04/06/2005 11:00PM

From racetrack to classroom


ARCADIA, Calif. - If you think it's easy being a retired Hall of Fame jockey, take a look at Chris McCarron and think again. The guy can't hold down a job.

First he's a movie consultant for a big Hollywood production, doing "race choreography," which sounds like something the stewards ought to investigate. As it turned out, the racing action was the best part of "Seabiscuit," but did Hollywood call for "Racing Stripes?" Their loss.

Then McCarron flirted briefly with the dark side, donning a suit and tie on a regular basis as general manager of Santa Anita Park. He had a better run than former player Mitch Kupchak has enjoyed recently as the Lakers' GM, but in the end the role did not fit . . . so he quit.

Now McCarron is working on a pet project so dear to his heart that he is willing to leave his deeply embedded California lifestyle and resettle in Kentucky, where he will soon commence applying the finishing touches to a blueprint for a school to train young jockeys in the skills they will need to both thrive and survive in one of the sporting world's most dangerous professions.

More than a jockey school, McCarron is referring to the endeavor as a "racing academy."

"I don't want to only teach young people to be jockeys," McCarron said. "There will be some kids who grow too quickly and grow out of it. There will also be those who crash and burn a couple of times and decide, 'This isn't for me. I don't want to fall off going 40 miles an hour.' We'll encourage those indivuals to stay in the program, finish the course, and we will place them in jobs in whatever capacity they desire, whether as a groom, exercise rider, or working on a farm."

McCarron and his wife, Judy, will be heading for Kentucky later this month. But first, on Saturday, as fans gather here for the Santa Anita Derby program, McCarron will be subjected to a special ceremony which will no doubt include fond reminiscences of his attractive record at Santa Anita Park.

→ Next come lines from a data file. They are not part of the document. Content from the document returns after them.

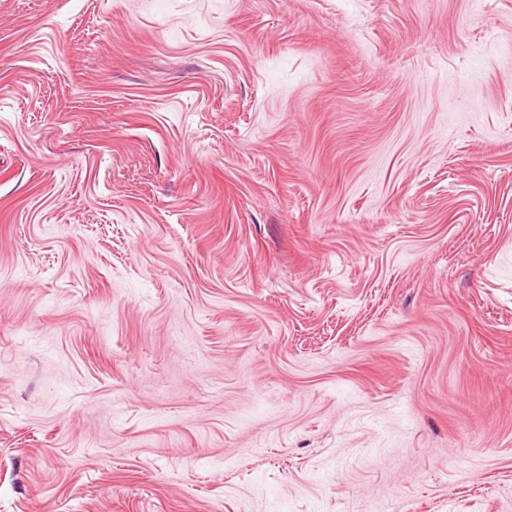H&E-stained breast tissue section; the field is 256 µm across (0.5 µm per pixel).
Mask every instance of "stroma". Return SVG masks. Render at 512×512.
I'll list each match as a JSON object with an SVG mask.
<instances>
[{"label":"stroma","instance_id":"1","mask_svg":"<svg viewBox=\"0 0 512 512\" xmlns=\"http://www.w3.org/2000/svg\"><path fill=\"white\" fill-rule=\"evenodd\" d=\"M0 512H512V0H0Z\"/></svg>","mask_w":512,"mask_h":512}]
</instances>
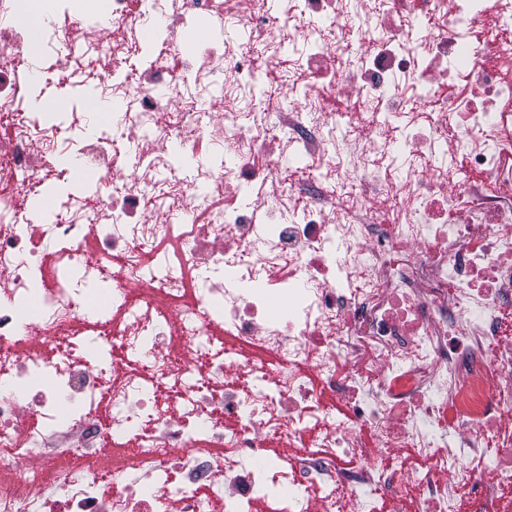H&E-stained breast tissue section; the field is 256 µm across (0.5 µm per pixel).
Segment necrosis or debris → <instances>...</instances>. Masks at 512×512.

These will include his three victories in the Santa Anita Handicap aboard Alysheba, Free House, and Tiznow, his four winners of the San Juan Capistrano - particularly with the father-son team of Bien Bien and Bienamado - and his five victories in the Santa Margarita Handicap with Glorious Song, Lovlier Linda, Bayakoa, Paseana, and Twice the Vice. Among others.

In fact, if McCarron is smart (duh), he will be using his Santa Anita experiences as course curricula at CJU - or whatever he calls it - in order to bring dry theory to vivid life for his students. This will be kind of like learning how to paint from Picasso, or to bait a hook by watching Hemingway.

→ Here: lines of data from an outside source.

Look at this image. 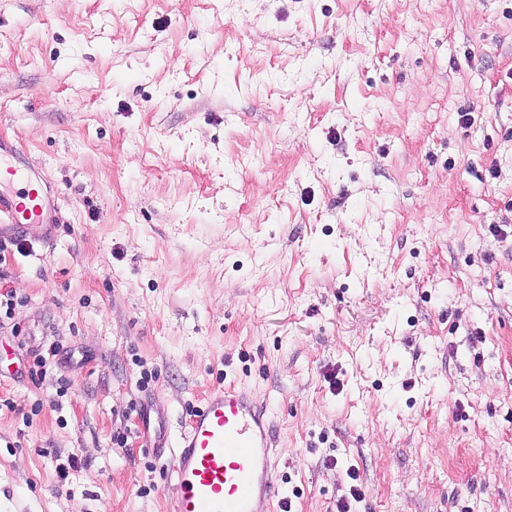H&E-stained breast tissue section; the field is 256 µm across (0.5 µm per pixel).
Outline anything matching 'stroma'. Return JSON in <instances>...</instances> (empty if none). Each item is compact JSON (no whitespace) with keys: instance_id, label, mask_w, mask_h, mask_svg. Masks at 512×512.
Returning a JSON list of instances; mask_svg holds the SVG:
<instances>
[{"instance_id":"obj_1","label":"stroma","mask_w":512,"mask_h":512,"mask_svg":"<svg viewBox=\"0 0 512 512\" xmlns=\"http://www.w3.org/2000/svg\"><path fill=\"white\" fill-rule=\"evenodd\" d=\"M0 141V512H171L217 385L291 512H512V0H0ZM8 182L18 187L15 193L0 192V213L5 214L11 227L18 234L26 224L50 223V200L42 183L15 157V150L0 144V183Z\"/></svg>"}]
</instances>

Okay then students, turn in your text to the chapter called "Santa Anita Derby." There will be a quiz later.

McCarron won the local Derby four times, while coming up short with such high-profile runners as Desert Wine, Precisionist, and Artax. Three of those four winners went on to run in the Kentucky Derby with McCarron still attached.

Neither Came Home (2002) nor The Deputy (2000) showed up with much enthusiasm on the big day at Churchill Downs. But Cavonnier (1996) ran well enough to lose the Kentucky Derby by less than any other horse in the history of the race, when Grindstone beat him a half a nose.

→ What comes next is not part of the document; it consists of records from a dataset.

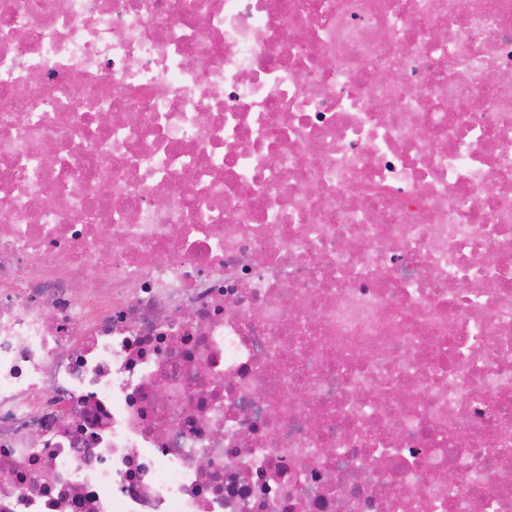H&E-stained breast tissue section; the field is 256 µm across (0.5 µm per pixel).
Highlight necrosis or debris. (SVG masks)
<instances>
[{
    "mask_svg": "<svg viewBox=\"0 0 512 512\" xmlns=\"http://www.w3.org/2000/svg\"><path fill=\"white\" fill-rule=\"evenodd\" d=\"M0 512H512V0H0Z\"/></svg>",
    "mask_w": 512,
    "mask_h": 512,
    "instance_id": "obj_1",
    "label": "necrosis or debris"
}]
</instances>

"I was a little surprised when he was 10-1 in the Santa Anita Derby," McCarron recalled. "Some people thought he was an underachiever, but I felt just the opposite. He was a nice horse who really laid his body down every time he ran - a true overachiever. After the Santa Anita Derby I definitely thought he was the kind of horse who could win the Kentucky Derby, and he probably would have if he hadn't been smacked across the face with another jock's whip."

As for riding fillies against colts - as Corey Nakatani will be doing on Sweet Catomine in the Santa Anita Derby - McCarron managed to win a Hollywood Turf Cup aboard Miss Alleged, but had no luck against males with champions Paseana and Flawlessly.

"I'm not a big proponent of running fillies against colts, unless the colts show some weakness," McCarron said. "But I do think Marty Wygod and Julio Canani are doing the right thing with Sweet Catomine, because I don't think it's a real strong crop out here right now.

"I've always gone along with Ron McAnally's philosophy. It takes an outstanding filly, obviously. But it also takes a very masculine type of filly to overcome any bumping and jostling."

McCarron never rode a filly in the Santa Anita Derby. However, he once had a great view of one, back in 1988, when he gave futile chase to Winning Colors while aboard San Felipe Stakes winner Mi Preferido. The filly won by 7 1/2 lengths, while Mi Preferido finished third.

"She was up there flying, while I was kind of niggling on my colt to maintain my second position and keep in touch," McCarron said. "At the three-eighths pole I just kept thinking, 'She's got to come back. She's got to come back.' Instead, that big old gray rear end of hers was just getting smaller and smaller."